▶ [Instructions for the task]: Below are entries. Reproduce exactly the lines between the line holding "998,920 L 2,889 Z" and the line holding "M 551,309 L", inclusive, and only those.
··· Records shown
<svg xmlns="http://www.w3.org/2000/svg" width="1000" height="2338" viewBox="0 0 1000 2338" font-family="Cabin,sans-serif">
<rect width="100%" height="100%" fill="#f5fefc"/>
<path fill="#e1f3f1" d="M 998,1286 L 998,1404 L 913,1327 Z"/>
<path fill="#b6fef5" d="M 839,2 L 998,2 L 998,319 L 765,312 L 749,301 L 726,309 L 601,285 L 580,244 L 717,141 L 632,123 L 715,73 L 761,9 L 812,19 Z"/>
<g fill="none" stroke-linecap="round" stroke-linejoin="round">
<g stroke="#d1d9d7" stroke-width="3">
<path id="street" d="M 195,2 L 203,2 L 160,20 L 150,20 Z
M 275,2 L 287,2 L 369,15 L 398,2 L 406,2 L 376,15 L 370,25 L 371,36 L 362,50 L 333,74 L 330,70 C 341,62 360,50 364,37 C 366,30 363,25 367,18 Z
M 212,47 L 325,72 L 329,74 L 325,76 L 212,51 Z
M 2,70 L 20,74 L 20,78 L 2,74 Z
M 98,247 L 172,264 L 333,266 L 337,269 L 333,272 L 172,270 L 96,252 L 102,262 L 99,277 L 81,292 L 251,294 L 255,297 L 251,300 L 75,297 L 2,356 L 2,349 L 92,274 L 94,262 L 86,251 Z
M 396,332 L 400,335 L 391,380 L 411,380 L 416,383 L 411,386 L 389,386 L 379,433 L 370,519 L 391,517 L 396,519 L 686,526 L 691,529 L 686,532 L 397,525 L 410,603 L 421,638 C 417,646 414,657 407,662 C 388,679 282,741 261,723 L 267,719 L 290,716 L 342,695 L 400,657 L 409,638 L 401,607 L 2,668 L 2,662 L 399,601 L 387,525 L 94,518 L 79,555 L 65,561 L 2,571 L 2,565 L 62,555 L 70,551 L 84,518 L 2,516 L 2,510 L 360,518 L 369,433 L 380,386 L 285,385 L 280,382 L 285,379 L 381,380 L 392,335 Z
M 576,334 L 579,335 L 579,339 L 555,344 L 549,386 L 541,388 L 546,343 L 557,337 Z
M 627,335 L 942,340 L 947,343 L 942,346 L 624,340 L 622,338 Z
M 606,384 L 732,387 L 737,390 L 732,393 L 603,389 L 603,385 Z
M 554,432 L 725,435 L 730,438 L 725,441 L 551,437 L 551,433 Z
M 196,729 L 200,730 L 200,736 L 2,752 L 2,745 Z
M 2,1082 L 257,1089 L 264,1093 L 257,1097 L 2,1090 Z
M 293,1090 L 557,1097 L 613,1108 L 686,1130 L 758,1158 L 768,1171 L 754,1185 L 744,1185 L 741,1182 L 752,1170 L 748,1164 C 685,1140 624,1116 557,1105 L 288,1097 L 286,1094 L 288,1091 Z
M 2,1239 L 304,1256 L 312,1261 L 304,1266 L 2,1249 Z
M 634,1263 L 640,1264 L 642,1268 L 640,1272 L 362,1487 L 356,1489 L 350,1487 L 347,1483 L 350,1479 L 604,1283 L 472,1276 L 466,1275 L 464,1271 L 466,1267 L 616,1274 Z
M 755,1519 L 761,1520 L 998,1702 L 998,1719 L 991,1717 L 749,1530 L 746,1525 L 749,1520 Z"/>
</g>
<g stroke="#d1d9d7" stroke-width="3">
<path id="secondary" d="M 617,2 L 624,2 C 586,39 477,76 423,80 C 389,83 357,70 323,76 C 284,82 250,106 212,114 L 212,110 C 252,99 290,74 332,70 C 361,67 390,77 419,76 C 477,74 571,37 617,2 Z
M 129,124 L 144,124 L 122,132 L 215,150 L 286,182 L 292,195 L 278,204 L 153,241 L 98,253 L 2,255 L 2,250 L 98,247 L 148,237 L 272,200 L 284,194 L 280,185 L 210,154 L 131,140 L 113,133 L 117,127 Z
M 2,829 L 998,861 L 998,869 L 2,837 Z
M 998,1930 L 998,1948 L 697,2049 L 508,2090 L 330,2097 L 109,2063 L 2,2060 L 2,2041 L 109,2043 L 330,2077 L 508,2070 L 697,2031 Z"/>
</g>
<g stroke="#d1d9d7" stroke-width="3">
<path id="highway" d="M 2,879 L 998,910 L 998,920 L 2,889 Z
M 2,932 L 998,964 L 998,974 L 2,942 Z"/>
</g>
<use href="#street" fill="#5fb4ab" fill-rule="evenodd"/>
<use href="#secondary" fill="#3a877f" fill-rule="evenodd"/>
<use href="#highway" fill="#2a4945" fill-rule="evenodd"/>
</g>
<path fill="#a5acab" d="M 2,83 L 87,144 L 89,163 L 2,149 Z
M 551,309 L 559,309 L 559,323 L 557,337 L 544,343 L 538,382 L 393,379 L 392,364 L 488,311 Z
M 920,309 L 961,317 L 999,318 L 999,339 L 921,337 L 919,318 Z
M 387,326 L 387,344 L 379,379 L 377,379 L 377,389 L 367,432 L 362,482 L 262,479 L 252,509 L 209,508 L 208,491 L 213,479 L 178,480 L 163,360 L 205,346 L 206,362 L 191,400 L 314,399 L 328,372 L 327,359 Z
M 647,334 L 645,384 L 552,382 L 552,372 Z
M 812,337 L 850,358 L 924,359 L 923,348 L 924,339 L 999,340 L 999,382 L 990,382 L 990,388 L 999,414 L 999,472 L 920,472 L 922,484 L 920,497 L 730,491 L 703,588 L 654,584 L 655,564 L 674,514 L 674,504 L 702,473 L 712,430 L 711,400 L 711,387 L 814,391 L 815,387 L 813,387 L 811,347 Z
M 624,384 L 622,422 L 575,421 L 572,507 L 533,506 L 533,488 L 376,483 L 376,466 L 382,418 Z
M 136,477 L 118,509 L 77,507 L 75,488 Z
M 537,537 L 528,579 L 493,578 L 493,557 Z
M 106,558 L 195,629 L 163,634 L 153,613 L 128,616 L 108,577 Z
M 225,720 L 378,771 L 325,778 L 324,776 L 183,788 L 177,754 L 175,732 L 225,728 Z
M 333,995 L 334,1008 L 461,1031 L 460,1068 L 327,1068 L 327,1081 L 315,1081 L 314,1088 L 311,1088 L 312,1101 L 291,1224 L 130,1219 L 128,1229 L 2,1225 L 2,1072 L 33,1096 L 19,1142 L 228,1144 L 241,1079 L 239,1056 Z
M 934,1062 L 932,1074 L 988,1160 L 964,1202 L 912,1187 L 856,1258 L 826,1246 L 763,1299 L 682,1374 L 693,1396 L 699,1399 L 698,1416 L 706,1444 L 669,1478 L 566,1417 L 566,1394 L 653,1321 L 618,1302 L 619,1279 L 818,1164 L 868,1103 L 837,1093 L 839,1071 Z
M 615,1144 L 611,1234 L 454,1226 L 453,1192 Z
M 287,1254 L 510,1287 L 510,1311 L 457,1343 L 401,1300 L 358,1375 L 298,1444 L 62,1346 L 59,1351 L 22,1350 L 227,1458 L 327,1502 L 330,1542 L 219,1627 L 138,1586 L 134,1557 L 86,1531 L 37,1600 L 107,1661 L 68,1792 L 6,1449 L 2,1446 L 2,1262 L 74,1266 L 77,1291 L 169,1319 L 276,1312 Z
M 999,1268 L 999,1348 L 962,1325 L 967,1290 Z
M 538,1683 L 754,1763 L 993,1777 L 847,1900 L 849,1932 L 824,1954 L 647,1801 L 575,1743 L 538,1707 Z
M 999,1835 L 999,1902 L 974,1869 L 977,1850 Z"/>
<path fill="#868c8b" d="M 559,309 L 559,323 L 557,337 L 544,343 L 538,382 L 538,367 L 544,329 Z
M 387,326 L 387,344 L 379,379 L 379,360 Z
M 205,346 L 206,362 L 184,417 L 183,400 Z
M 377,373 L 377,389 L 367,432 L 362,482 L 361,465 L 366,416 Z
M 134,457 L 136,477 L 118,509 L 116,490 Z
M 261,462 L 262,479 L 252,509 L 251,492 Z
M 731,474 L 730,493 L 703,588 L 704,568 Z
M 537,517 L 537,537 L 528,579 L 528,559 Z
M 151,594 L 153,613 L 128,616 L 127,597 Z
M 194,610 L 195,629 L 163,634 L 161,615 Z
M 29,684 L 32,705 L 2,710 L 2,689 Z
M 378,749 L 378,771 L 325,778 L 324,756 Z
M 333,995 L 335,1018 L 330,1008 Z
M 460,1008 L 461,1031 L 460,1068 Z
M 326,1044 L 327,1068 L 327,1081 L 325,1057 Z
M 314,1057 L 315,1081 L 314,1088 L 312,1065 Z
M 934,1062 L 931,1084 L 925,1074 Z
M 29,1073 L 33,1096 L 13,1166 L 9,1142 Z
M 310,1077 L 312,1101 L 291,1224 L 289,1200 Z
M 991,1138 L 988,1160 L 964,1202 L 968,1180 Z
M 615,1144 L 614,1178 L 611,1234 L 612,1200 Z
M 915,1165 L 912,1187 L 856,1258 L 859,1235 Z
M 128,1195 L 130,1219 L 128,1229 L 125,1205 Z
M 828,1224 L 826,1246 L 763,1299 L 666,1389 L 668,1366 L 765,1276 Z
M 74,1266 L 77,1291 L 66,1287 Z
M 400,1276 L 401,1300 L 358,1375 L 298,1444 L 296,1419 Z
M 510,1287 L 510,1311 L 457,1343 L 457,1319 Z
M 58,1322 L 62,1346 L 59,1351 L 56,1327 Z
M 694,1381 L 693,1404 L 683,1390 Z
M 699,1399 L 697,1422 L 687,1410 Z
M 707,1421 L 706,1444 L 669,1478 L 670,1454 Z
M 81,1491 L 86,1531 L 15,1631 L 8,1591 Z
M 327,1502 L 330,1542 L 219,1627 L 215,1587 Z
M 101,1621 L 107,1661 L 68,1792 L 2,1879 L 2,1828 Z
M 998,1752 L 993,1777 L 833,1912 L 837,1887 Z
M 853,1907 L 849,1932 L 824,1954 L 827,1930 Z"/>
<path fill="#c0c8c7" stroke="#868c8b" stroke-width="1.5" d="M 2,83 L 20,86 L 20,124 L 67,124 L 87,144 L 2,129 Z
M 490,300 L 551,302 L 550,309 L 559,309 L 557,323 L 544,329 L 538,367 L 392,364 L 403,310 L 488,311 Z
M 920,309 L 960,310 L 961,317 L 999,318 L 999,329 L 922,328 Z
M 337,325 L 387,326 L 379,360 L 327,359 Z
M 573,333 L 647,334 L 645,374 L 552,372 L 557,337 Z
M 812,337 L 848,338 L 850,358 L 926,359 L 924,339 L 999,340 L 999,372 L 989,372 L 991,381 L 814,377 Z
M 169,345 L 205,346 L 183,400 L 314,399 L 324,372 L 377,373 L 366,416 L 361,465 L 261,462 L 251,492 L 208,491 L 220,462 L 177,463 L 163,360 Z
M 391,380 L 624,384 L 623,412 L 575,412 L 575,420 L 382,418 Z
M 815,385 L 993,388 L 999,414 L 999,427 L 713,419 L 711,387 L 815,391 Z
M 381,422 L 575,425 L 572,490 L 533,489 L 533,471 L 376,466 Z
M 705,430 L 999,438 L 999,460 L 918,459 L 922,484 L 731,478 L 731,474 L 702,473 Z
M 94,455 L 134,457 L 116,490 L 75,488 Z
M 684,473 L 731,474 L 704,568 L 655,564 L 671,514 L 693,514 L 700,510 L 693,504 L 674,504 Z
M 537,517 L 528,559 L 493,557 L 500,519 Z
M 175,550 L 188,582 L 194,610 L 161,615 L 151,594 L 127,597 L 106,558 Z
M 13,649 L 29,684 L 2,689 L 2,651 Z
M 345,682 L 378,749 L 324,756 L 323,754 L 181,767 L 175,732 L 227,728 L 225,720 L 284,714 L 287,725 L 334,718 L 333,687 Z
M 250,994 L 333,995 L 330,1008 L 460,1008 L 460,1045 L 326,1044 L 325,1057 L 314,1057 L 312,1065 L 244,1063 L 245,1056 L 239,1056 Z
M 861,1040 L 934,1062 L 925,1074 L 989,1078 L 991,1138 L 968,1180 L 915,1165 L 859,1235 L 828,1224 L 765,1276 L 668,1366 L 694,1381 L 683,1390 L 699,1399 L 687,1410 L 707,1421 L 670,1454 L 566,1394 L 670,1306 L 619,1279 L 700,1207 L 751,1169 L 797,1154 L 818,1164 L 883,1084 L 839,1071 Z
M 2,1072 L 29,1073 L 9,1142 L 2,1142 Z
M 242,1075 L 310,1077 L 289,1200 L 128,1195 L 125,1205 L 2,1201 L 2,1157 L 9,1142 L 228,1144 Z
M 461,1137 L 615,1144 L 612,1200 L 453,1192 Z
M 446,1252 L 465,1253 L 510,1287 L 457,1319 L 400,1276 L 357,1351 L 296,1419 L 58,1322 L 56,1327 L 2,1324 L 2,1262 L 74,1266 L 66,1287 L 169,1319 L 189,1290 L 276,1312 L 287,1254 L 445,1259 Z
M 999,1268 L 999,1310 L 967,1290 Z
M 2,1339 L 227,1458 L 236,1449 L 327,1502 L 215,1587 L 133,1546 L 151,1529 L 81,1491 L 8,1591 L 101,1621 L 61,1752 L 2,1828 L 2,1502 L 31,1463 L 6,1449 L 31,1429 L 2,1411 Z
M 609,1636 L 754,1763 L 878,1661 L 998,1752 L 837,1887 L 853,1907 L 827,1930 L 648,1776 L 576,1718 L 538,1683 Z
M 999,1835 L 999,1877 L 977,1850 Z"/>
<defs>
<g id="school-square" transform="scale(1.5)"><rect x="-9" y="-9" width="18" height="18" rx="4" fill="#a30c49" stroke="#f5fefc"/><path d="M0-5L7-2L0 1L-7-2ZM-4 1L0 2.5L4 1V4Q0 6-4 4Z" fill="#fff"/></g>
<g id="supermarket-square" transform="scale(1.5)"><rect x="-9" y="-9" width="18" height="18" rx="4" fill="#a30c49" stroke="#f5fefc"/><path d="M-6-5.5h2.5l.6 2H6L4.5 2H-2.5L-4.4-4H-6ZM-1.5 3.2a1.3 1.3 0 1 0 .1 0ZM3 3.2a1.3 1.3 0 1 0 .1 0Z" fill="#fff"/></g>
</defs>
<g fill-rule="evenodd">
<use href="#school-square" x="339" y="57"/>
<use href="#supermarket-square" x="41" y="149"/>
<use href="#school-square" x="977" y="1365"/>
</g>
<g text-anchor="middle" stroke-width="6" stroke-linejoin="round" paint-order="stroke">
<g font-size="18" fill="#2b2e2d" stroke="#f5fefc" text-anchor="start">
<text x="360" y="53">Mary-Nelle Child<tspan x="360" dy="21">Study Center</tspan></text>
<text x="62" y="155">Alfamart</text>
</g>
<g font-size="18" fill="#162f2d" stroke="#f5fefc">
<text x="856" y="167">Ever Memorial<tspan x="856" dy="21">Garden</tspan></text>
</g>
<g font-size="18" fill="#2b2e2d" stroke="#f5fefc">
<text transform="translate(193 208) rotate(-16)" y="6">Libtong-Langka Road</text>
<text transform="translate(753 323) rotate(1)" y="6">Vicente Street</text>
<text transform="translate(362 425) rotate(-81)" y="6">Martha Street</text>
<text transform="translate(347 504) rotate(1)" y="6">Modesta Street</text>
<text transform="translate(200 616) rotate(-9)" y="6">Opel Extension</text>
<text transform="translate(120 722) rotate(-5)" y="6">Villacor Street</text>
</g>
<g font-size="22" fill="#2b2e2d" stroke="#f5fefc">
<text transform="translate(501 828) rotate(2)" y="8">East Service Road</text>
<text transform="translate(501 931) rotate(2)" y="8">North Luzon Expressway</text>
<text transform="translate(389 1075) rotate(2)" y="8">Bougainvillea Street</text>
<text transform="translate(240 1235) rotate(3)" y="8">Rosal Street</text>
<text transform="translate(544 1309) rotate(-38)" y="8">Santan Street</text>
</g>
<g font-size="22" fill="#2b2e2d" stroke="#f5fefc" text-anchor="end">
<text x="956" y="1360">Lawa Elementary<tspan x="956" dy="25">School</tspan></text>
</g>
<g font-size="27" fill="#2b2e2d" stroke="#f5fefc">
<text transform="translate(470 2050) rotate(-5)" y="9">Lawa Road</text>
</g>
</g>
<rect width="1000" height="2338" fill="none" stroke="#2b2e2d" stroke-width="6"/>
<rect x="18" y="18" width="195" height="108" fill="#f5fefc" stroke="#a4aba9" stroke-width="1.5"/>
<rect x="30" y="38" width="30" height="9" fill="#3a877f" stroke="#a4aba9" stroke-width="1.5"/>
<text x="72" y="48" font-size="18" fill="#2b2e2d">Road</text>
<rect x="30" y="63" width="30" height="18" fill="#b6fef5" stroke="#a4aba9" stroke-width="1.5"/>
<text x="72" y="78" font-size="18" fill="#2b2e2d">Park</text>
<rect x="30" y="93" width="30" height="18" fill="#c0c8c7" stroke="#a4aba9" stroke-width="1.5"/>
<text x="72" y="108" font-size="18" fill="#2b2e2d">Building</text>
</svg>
······
▶ [Response to the exercise]:
<path id="highway" d="M 2,879 L 998,910 L 998,920 L 2,889 Z
M 2,932 L 998,964 L 998,974 L 2,942 Z"/>
</g>
<use href="#street" fill="#5fb4ab" fill-rule="evenodd"/>
<use href="#secondary" fill="#3a877f" fill-rule="evenodd"/>
<use href="#highway" fill="#2a4945" fill-rule="evenodd"/>
</g>
<path fill="#a5acab" d="M 2,83 L 87,144 L 89,163 L 2,149 Z
M 551,309 L 559,309 L 559,323 L 557,337 L 544,343 L 538,382 L 393,379 L 392,364 L 488,311 Z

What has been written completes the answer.